Father Stan Swamy did not die alone earlier this month. Irony died alongside too as several opposition leaders—always quick to score a political point—came together shortly afterwards to sign a letter to the country’s President, complaining about the injustice done to the jailed tribal rights campaigner and the ‘draconian’ nature of the Unlawful Activities (Prevention) Act (UAPA), the anti-terrorism law the authorities used to arrest him. A lot has been said and written since Swamy’s death, and none in the right frame of mind can justify the sad circumstances that engulfed his final hours and days. The motley group of opposition leaders was right in highlighting the travesty. But where many of them went wrong was that they did not turn the spotlight on themselves and left many things unsaid.
Meant for our well-being, our terror laws—some archaic, but all stringent—are wrecking lives. As in the case of Swamy and hundreds of others languishing in jails across the country, these laws are being invoked to quell discontent and silence dissent. Originally meant to protect the State, laws such as UAPA, National Security Act (NSA), and the one against sedition are being flagrantly misused to preserve those in power. And in doing so, none—including opposition signatories such as Sonia Gandhi, Mamata Banerjee or Sitaram Yechury—can claim a higher moral ground. Track records of the governments they ran or continue to run tar them equally.

Supplied records:
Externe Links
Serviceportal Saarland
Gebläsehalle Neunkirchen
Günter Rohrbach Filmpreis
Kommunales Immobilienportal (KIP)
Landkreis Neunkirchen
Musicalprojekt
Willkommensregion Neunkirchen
--
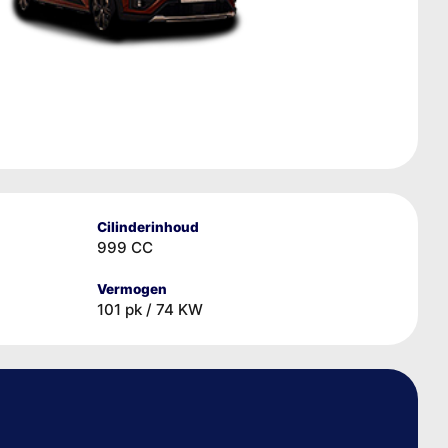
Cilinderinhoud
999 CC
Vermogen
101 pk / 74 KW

Exercise instructions:
[A] Quote the text on India's terror laws and the death of Father Stan Swamy in full, word for word.
[B] Lay out the rows starting at the one containing "Externe Links" and ending at the one containing "Willkommensregion Neunkirchen" as a JSON list of strings, one string per line, skipping blank lines.
The text and the rows were taken from separate sources.

Answers for the exercise:
[A]
Father Stan Swamy did not die alone earlier this month. Irony died alongside too as several opposition leaders—always quick to score a political point—came together shortly afterwards to sign a letter to the country’s President, complaining about the injustice done to the jailed tribal rights campaigner and the ‘draconian’ nature of the Unlawful Activities (Prevention) Act (UAPA), the anti-terrorism law the authorities used to arrest him. A lot has been said and written since Swamy’s death, and none in the right frame of mind can justify the sad circumstances that engulfed his final hours and days. The motley group of opposition leaders was right in highlighting the travesty. But where many of them went wrong was that they did not turn the spotlight on themselves and left many things unsaid.
Meant for our well-being, our terror laws—some archaic, but all stringent—are wrecking lives. As in the case of Swamy and hundreds of others languishing in jails across the country, these laws are being invoked to quell discontent and silence dissent. Originally meant to protect the State, laws such as UAPA, National Security Act (NSA), and the one against sedition are being flagrantly misused to preserve those in power. And in doing so, none—including opposition signatories such as Sonia Gandhi, Mamata Banerjee or Sitaram Yechury—can claim a higher moral ground. Track records of the governments they ran or continue to run tar them equally.

[B]
[
  "Externe Links",
  "Serviceportal Saarland",
  "Gebläsehalle Neunkirchen",
  "Günter Rohrbach Filmpreis",
  "Kommunales Immobilienportal (KIP)",
  "Landkreis Neunkirchen",
  "Musicalprojekt",
  "Willkommensregion Neunkirchen"
]